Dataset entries
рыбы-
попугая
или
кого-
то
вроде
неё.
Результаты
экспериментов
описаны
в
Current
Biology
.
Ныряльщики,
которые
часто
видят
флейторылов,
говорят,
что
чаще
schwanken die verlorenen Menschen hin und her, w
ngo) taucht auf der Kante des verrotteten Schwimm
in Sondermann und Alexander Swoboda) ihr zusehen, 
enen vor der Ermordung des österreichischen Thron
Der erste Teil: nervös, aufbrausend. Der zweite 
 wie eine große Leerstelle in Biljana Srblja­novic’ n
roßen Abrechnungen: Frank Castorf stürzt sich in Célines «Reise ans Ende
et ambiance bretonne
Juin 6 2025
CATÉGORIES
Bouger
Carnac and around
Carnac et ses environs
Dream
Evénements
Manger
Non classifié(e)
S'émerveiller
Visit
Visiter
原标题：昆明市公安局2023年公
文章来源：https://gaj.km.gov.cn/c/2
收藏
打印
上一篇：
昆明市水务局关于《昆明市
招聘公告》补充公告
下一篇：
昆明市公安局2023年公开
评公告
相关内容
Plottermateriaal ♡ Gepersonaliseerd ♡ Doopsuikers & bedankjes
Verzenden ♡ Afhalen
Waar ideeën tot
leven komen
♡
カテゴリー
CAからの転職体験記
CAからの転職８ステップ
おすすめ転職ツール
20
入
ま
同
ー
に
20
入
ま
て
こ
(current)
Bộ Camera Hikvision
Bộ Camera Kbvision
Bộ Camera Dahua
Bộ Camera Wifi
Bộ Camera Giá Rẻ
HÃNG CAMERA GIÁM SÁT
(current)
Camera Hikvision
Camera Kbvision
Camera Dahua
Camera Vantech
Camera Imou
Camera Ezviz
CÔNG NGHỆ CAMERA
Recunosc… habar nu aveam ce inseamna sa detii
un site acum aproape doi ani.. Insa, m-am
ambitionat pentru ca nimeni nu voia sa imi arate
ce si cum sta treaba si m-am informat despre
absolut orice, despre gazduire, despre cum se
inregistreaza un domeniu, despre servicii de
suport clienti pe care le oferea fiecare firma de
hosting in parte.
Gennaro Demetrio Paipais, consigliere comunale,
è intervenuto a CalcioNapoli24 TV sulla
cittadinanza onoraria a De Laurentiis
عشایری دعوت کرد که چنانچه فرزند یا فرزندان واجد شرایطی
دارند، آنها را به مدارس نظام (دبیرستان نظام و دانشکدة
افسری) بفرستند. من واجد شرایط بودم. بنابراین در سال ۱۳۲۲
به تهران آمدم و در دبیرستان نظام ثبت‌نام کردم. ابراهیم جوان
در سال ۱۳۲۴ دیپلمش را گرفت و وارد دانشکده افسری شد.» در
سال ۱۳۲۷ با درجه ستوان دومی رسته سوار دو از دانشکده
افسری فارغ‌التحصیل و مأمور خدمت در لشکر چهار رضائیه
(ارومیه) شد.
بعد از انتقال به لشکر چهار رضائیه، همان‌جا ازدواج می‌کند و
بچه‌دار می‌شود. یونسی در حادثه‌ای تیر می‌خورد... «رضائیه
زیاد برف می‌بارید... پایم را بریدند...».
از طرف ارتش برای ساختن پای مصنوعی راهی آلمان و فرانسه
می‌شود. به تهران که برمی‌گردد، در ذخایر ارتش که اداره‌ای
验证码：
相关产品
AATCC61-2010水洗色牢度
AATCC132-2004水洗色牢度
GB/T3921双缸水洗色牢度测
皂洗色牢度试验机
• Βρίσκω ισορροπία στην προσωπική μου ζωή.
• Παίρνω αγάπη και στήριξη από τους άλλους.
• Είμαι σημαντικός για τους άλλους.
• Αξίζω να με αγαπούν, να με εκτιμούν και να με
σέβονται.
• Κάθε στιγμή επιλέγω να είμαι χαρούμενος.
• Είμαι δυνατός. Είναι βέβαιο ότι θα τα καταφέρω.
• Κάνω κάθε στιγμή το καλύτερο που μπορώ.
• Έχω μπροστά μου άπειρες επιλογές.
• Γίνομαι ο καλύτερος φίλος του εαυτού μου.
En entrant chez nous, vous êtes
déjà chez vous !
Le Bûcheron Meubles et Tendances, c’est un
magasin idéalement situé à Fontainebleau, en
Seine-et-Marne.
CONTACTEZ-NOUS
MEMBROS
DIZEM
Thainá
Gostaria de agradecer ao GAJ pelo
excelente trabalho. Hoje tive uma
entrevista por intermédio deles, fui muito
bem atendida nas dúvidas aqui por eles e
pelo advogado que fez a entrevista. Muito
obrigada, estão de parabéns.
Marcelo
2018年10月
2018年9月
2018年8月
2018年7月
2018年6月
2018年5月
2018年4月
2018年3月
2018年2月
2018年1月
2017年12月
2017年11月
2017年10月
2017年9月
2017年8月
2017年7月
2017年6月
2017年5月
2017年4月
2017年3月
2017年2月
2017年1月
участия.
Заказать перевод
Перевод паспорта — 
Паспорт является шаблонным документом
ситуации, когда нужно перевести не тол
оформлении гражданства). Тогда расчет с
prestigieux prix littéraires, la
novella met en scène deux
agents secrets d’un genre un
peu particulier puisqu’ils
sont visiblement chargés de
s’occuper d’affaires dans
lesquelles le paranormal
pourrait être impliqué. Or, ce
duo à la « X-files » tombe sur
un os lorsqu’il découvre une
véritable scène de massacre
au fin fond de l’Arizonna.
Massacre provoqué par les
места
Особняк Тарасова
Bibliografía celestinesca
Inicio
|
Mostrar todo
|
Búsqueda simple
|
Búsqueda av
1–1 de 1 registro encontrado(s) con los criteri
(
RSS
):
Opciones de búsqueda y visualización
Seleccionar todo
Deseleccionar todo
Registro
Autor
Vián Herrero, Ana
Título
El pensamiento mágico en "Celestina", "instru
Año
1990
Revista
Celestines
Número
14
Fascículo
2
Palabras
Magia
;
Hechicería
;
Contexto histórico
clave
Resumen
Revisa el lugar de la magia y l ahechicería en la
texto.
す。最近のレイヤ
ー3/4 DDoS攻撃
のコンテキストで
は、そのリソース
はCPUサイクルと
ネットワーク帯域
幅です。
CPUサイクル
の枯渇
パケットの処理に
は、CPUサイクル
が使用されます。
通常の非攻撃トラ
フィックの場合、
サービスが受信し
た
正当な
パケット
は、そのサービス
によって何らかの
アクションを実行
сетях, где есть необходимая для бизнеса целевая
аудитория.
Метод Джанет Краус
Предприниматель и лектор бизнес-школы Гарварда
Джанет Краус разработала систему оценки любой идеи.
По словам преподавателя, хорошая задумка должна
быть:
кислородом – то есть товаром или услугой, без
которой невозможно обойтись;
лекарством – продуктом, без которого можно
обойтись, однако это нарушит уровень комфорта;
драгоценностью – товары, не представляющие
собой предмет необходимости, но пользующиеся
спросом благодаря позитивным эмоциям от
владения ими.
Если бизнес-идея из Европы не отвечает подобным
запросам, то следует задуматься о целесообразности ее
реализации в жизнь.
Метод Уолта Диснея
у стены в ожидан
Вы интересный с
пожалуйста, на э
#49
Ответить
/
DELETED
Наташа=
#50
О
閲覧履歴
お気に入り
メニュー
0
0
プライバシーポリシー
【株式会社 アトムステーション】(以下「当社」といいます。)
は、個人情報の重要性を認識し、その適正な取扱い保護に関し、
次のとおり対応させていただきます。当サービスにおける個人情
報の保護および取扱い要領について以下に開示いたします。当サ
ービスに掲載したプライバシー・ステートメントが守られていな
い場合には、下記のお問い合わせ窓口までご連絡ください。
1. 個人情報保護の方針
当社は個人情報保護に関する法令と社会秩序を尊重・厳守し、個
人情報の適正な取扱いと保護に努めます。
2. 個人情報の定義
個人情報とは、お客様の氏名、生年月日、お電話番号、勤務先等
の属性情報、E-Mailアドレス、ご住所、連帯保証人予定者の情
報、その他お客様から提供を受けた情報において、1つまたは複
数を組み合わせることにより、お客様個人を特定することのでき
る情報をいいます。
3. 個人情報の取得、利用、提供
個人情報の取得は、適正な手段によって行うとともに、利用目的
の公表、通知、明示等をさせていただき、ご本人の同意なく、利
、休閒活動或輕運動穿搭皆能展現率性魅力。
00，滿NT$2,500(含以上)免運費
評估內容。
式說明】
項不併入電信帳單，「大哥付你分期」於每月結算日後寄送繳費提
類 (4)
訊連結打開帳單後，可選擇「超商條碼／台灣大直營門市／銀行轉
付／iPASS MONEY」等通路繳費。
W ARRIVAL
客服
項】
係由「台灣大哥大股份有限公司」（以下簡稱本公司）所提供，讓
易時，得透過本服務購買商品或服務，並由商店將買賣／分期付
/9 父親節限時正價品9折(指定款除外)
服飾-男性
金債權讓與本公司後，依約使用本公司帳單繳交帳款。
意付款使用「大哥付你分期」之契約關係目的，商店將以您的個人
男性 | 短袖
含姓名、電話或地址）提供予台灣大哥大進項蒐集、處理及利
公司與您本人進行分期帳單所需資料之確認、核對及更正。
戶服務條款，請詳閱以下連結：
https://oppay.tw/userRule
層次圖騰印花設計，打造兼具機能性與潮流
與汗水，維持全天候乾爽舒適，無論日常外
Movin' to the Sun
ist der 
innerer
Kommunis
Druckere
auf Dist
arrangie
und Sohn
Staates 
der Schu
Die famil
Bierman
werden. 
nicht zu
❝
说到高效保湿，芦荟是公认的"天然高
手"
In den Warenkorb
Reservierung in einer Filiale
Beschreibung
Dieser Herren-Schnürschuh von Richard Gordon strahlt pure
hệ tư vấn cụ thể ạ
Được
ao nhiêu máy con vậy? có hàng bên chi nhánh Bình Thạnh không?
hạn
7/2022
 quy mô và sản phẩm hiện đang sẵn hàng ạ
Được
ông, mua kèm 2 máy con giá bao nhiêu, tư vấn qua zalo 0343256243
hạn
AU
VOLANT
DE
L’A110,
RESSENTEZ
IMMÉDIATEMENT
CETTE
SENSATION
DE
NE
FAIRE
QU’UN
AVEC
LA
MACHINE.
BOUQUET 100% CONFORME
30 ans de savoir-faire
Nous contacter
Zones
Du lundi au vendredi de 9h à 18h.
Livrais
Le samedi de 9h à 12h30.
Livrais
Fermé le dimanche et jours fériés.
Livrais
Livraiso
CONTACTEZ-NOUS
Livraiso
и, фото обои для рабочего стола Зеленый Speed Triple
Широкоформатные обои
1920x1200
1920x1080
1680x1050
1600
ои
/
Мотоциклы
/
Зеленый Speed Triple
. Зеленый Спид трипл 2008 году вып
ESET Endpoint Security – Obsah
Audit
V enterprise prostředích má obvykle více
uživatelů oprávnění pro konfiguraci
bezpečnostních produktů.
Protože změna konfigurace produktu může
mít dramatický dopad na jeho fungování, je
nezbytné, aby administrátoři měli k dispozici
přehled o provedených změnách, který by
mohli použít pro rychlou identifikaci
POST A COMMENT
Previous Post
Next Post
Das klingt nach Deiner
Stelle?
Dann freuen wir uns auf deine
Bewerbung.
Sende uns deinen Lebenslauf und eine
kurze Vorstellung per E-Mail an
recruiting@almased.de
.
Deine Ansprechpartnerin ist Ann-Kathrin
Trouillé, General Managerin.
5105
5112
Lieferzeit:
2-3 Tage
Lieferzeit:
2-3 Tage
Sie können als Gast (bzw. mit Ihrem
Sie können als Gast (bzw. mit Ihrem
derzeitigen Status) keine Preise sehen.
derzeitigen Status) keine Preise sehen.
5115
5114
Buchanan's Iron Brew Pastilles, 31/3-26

■ **Action item**
Turn everything from the start of the records down to the line containing "Recunosc… habar nu aveam ce inseamna sa detii" into a numbered list, leaving out blank lines.

■ **Written answer**
1. рыбы-
2. попугая
3. или
4. кого-
5. то
6. вроде
7. неё.
8. Результаты
9. экспериментов
10. описаны
11. в
12. Current
13. Biology
14. .
15. Ныряльщики,
16. которые
17. часто
18. видят
19. флейторылов,
20. говорят,
21. что
22. чаще
23. schwanken die verlorenen Menschen hin und her, w
24. ngo) taucht auf der Kante des verrotteten Schwimm
25. in Sondermann und Alexander Swoboda) ihr zusehen, 
26. enen vor der Ermordung des österreichischen Thron
27. Der erste Teil: nervös, aufbrausend. Der zweite 
28.  wie eine große Leerstelle in Biljana Srblja­novic’ n
29. roßen Abrechnungen: Frank Castorf stürzt sich in Célines «Reise ans Ende
30. et ambiance bretonne
31. Juin 6 2025
32. CATÉGORIES
33. Bouger
34. Carnac and around
35. Carnac et ses environs
36. Dream
37. Evénements
38. Manger
39. Non classifié(e)
40. S'émerveiller
41. Visit
42. Visiter
43. 原标题：昆明市公安局2023年公
44. 文章来源：https://gaj.km.gov.cn/c/2
45. 收藏
46. 打印
47. 上一篇：
48. 昆明市水务局关于《昆明市
49. 招聘公告》补充公告
50. 下一篇：
51. 昆明市公安局2023年公开
52. 评公告
53. 相关内容
54. Plottermateriaal ♡ Gepersonaliseerd ♡ Doopsuikers & bedankjes
55. Verzenden ♡ Afhalen
56. Waar ideeën tot
57. leven komen
58. ♡
59. カテゴリー
60. CAからの転職体験記
61. CAからの転職８ステップ
62. おすすめ転職ツール
63. 20
64. 入
65. ま
66. 同
67. ー
68. に
69. 20
70. 入
71. ま
72. て
73. こ
74. (current)
75. Bộ Camera Hikvision
76. Bộ Camera Kbvision
77. Bộ Camera Dahua
78. Bộ Camera Wifi
79. Bộ Camera Giá Rẻ
80. HÃNG CAMERA GIÁM SÁT
81. (current)
82. Camera Hikvision
83. Camera Kbvision
84. Camera Dahua
85. Camera Vantech
86. Camera Imou
87. Camera Ezviz
88. CÔNG NGHỆ CAMERA
89. Recunosc… habar nu aveam ce inseamna sa detii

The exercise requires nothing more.